### What is required
Set down the full listing exactly as given. Any pictures are to be left out.

### Exercise input

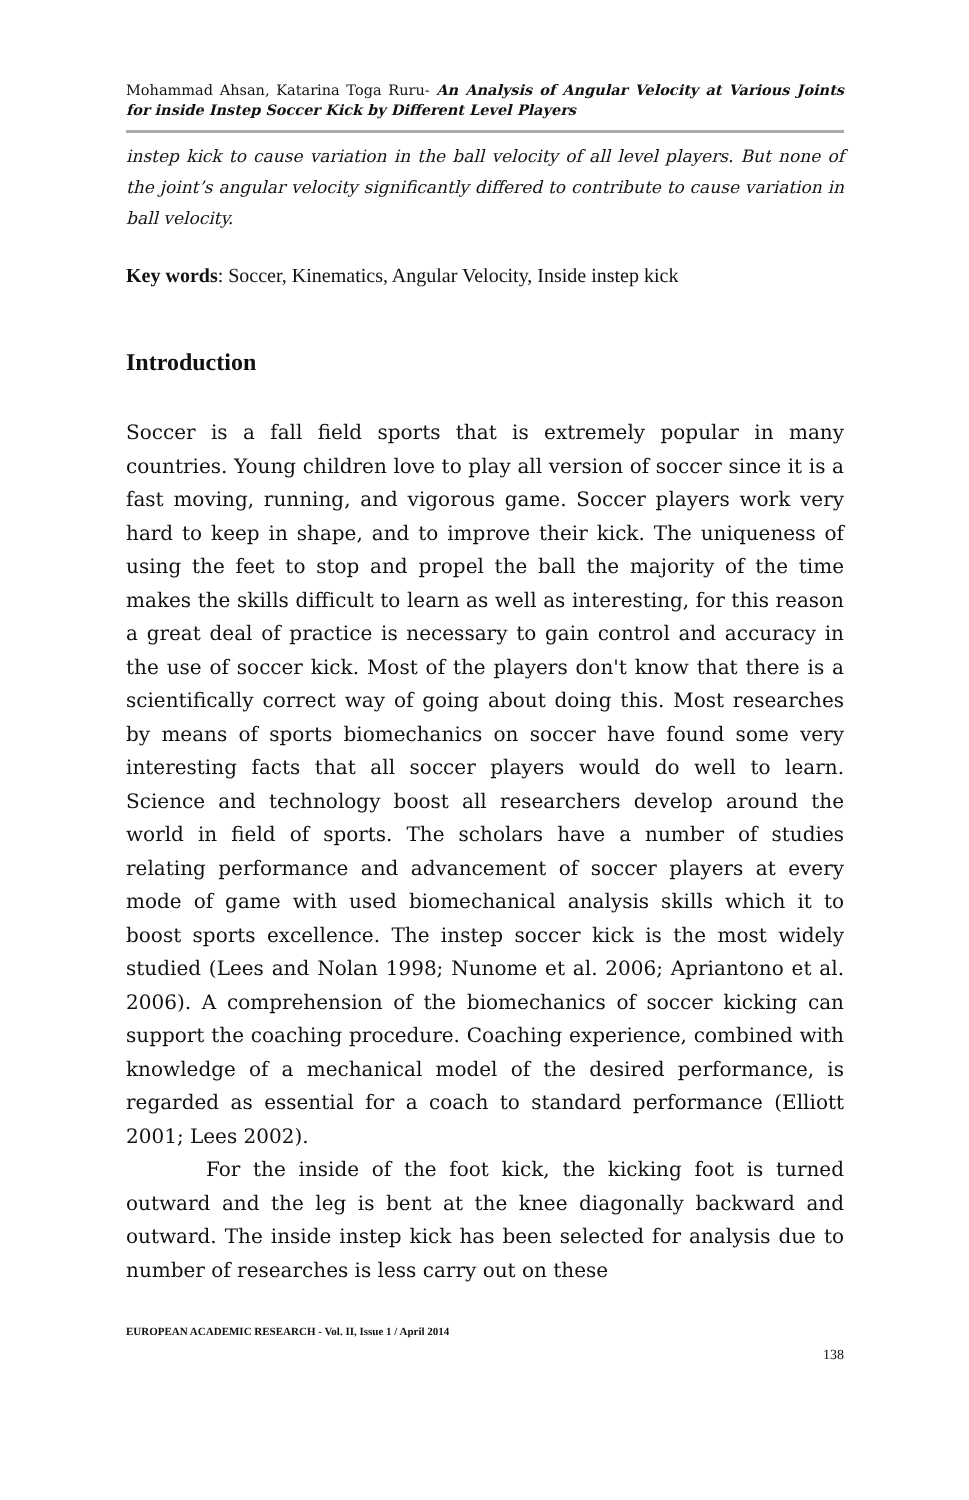Mohammad Ahsan, Katarina Toga Ruru- An Analysis of Angular Velocity at Various Joints for inside Instep Soccer Kick by Different Level Players
instep kick to cause variation in the ball velocity of all level players. But none of the joint’s angular velocity significantly differed to contribute to cause variation in ball velocity.
Key words: Soccer, Kinematics, Angular Velocity, Inside instep kick
Introduction
Soccer is a fall field sports that is extremely popular in many countries. Young children love to play all version of soccer since it is a fast moving, running, and vigorous game. Soccer players work very hard to keep in shape, and to improve their kick. The uniqueness of using the feet to stop and propel the ball the majority of the time makes the skills difficult to learn as well as interesting, for this reason a great deal of practice is necessary to gain control and accuracy in the use of soccer kick. Most of the players don't know that there is a scientifically correct way of going about doing this. Most researches by means of sports biomechanics on soccer have found some very interesting facts that all soccer players would do well to learn. Science and technology boost all researchers develop around the world in field of sports. The scholars have a number of studies relating performance and advancement of soccer players at every mode of game with used biomechanical analysis skills which it to boost sports excellence. The instep soccer kick is the most widely studied (Lees and Nolan 1998; Nunome et al. 2006; Apriantono et al. 2006). A comprehension of the biomechanics of soccer kicking can support the coaching procedure. Coaching experience, combined with knowledge of a mechanical model of the desired performance, is regarded as essential for a coach to standard performance (Elliott 2001; Lees 2002).
For the inside of the foot kick, the kicking foot is turned outward and the leg is bent at the knee diagonally backward and outward. The inside instep kick has been selected for analysis due to number of researches is less carry out on these
EUROPEAN ACADEMIC RESEARCH - Vol. II, Issue 1 / April 2014
138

### Solution
Mohammad Ahsan, Katarina Toga Ruru- An Analysis of Angular Velocity at Various Joints for inside Instep Soccer Kick by Different Level Players
instep kick to cause variation in the ball velocity of all level players. But none of the joint’s angular velocity significantly differed to contribute to cause variation in ball velocity.
Key words: Soccer, Kinematics, Angular Velocity, Inside instep kick
Introduction
Soccer is a fall field sports that is extremely popular in many countries. Young children love to play all version of soccer since it is a fast moving, running, and vigorous game. Soccer players work very hard to keep in shape, and to improve their kick. The uniqueness of using the feet to stop and propel the ball the majority of the time makes the skills difficult to learn as well as interesting, for this reason a great deal of practice is necessary to gain control and accuracy in the use of soccer kick. Most of the players don't know that there is a scientifically correct way of going about doing this. Most researches by means of sports biomechanics on soccer have found some very interesting facts that all soccer players would do well to learn. Science and technology boost all researchers develop around the world in field of sports. The scholars have a number of studies relating performance and advancement of soccer players at every mode of game with used biomechanical analysis skills which it to boost sports excellence. The instep soccer kick is the most widely studied (Lees and Nolan 1998; Nunome et al. 2006; Apriantono et al. 2006). A comprehension of the biomechanics of soccer kicking can support the coaching procedure. Coaching experience, combined with knowledge of a mechanical model of the desired performance, is regarded as essential for a coach to standard performance (Elliott 2001; Lees 2002).
For the inside of the foot kick, the kicking foot is turned outward and the leg is bent at the knee diagonally backward and outward. The inside instep kick has been selected for analysis due to number of researches is less carry out on these
EUROPEAN ACADEMIC RESEARCH - Vol. II, Issue 1 / April 2014
138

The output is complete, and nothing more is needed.